Cathay Pacific pokes fun at its own spelling gaffe on its aircraft

Cathay Pacific has poked fun at a spelling mishap that occurred after the completion of a paint job on one of its aircraft. According to pictures circulating online, the letter "f" was missing from the words "Cathay Pacific", resulting in the final spelling being "Cathay Paciic".

In a Facebook post, the airline wrote "Breaking! Limited 777 makes an appearance. Oops, this special livery won't last long! She's going back to the shop!" The funny post garnered 232 comments, 711 shares and 3.4k reactions at the time of writing.

Several netizens commended Cathay Pacific's PR team for its swift response and for taking things in its stride by redirecting the attention using humour, rather than attempting to hide the error. Meanwhile, some also joked that a new corporate branding has been unveiled, while others commented that Typhoon Mangkhut had blown away the letter "f". Cathay Pacific is not the only one to have encountered a spelling mishap. Last month, the movie premiere for Crazy Rich Asians made headlines when images of the backdrop containing a misspelling of "Singapore" and "Passion Made Possible" circulated online.

Most recently, Cathay Pacific also inked a deal with Salesforce’s Marketing Cloud with an aim of focusing on three key areas: acquiring new customers, personalising all touch-points along the traveller’s journey and getting a complete 360-degree view of the members of its Marco Polo loyalty programme. Cathay Pacific said its digital transformation is led by a vision that recognises and caters to the evolving needs of its customers in order to increase its competitiveness in the airline industry.

“Expanding our relationship with Salesforce was a very easy decision to make. By adding Marketing Cloud, we enrich the understanding of our customers through enhanced engagement across channels and devices,” said Paul Loo, chief customer and commercial officer at Cathay Pacific. “The airline and travel industry is being disrupted, and we need to be ready for the customer of the future—the digital natives and those with a digitally-savvy mindset and accompanying expectations.”

“Customers today expect seamless and hyper-personalised experiences and their expectations are higher than ever. To stay competitive, airlines need to be able to leverage technology to meet and exceed these expectations,” said Mark Innes, GM and executive vice president, APAC at Salesforce.

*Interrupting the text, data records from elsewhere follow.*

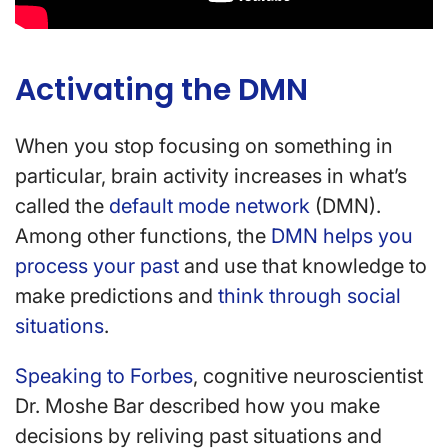
Activating the DMN
When you stop focusing on something in
particular, brain activity increases in what’s
called the
default mode network
(DMN).
Among other functions, the
DMN helps you
process your past
and use that knowledge to
make predictions and
think through social
situations
.
Speaking to Forbes
, cognitive neuroscientist
Dr. Moshe Bar described how you make
decisions by reliving past situations and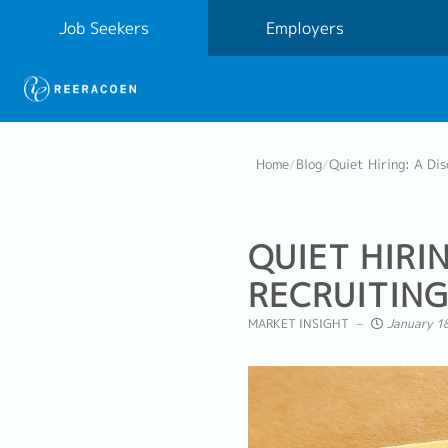
Job Seekers
Employers
Home
/
Blog
/
Quiet Hiring: A Di
QUIET HIRI
RECRUITING
MARKET INSIGHT
January 18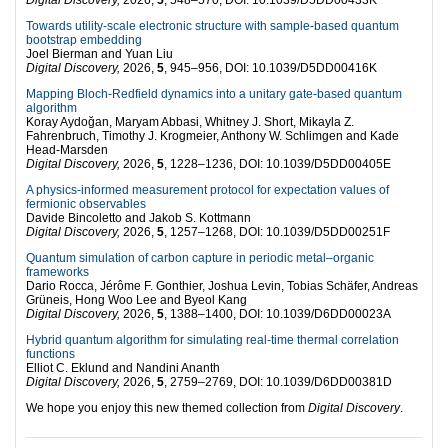
Towards utility-scale electronic structure with sample-based quantum
bootstrap embedding
Joel Bierman and Yuan Liu
Digital Discovery,
2026,
5
, 945–956, DOI: 10.1039/D5DD00416K
Mapping Bloch-Redfield dynamics into a unitary gate-based quantum
algorithm
Koray Aydoğan, Maryam Abbasi, Whitney J. Short, Mikayla Z.
Fahrenbruch, Timothy J. Krogmeier, Anthony W. Schlimgen and Kade
Head-Marsden
Digital Discovery,
2026,
5
, 1228–1236, DOI: 10.1039/D5DD00405E
A physics-informed measurement protocol for expectation values of
fermionic observables
Davide Bincoletto and Jakob S. Kottmann
Digital Discovery,
2026,
5
, 1257–1268, DOI: 10.1039/D5DD00251F
Quantum simulation of carbon capture in periodic metal–organic
frameworks
Dario Rocca, Jérôme F. Gonthier, Joshua Levin, Tobias Schäfer, Andreas
Grüneis, Hong Woo Lee and Byeol Kang
Digital Discovery,
2026,
5
, 1388–1400, DOI: 10.1039/D6DD00023A
Hybrid quantum algorithm for simulating real-time thermal correlation
functions
Elliot C. Eklund and Nandini Ananth
Digital Discovery,
2026,
5
, 2759–2769, DOI: 10.1039/D6DD00381D
We hope you enjoy this new themed collection from
Digital Discovery
.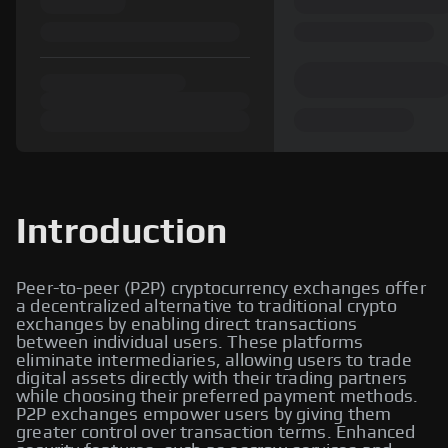
Introduction
Peer-to-peer (P2P) cryptocurrency exchanges offer
a decentralized alternative to traditional crypto
exchanges by enabling direct transactions
between individual users. These platforms
eliminate intermediaries, allowing users to trade
digital assets directly with their trading partners
while choosing their preferred payment methods.
P2P exchanges empower users by giving them
greater control over transaction terms. Enhanced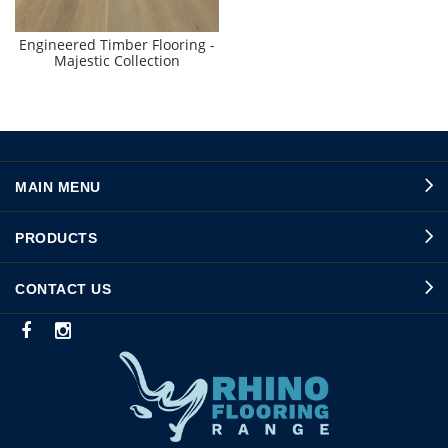
Engineered Timber Flooring -
Majestic Collection
MAIN MENU
PRODUCTS
CONTACT US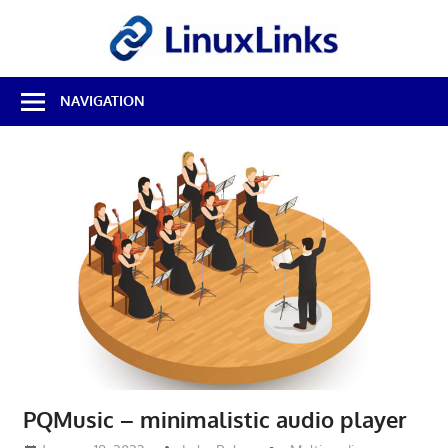
Skip
LinuxL
to
content
Best
NAVIGATION
Free
Linux
Software
&
Open
Source
Reviews
PQMusic – minimalistic audio player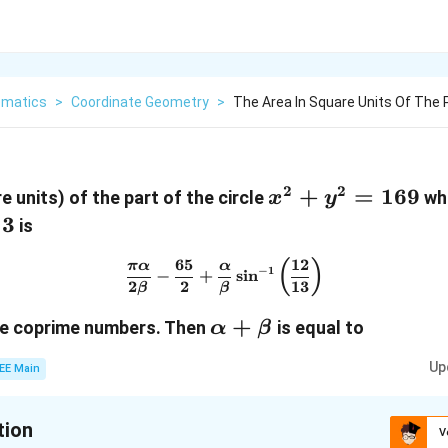
matics
>
Coordinate Geometry
>
The Area In Square Units Of The P
2
2
x^2
+
=
169
e units) of the part of the circle
whi
x
y
+
13
is
y^2
65
12
\frac{\pi \alpha}{2 \beta} -
(
)
π
α
α
=
−
1
−
+
s
i
n
2
2
13
β
β
169
ta
\alpha
+
e coprime numbers. Then
is equal to
α
β
+
Up
EE Main
\beta
tion
V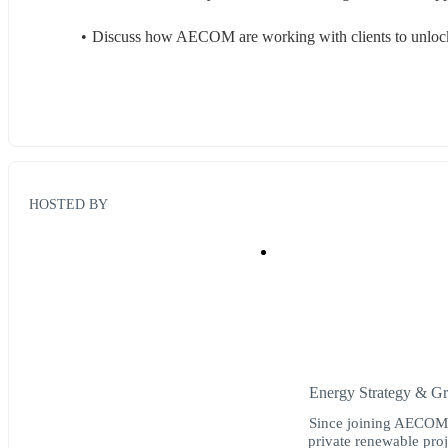
Discuss how AECOM are working with clients to unlock
HOSTED BY
Energy Strategy & 
Since joining AECOM 
private renewable pro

Meanwhile, the airline has also parted ways with McCann Worldgroup after 25 years, by appointing Publicis Groupe to handle creative and media, in an agency roster that also includes VCCP. The review was conducted through the first half of this year with agency talents selected from Hong Kong, China, Singapore, Japan, India, Australia, the US and the UK.

Edward Bell, GM of brand, insights and marketing communication who joined last August, said the airline was impressed with the quality of thinking and passion for Cathay from all the agencies that participated in the review. “Among a very strong competitive set, both Publicis Groupe and VCCP stood out in terms of strategy, use of technology and disruptive mindset” he added.

The appointment came shortly after media reports emerged that Cathay Pacific is still trying to cut down expenses, with an overseas job restructure potentially affecting marketing, sales, cargo and airport-based operations.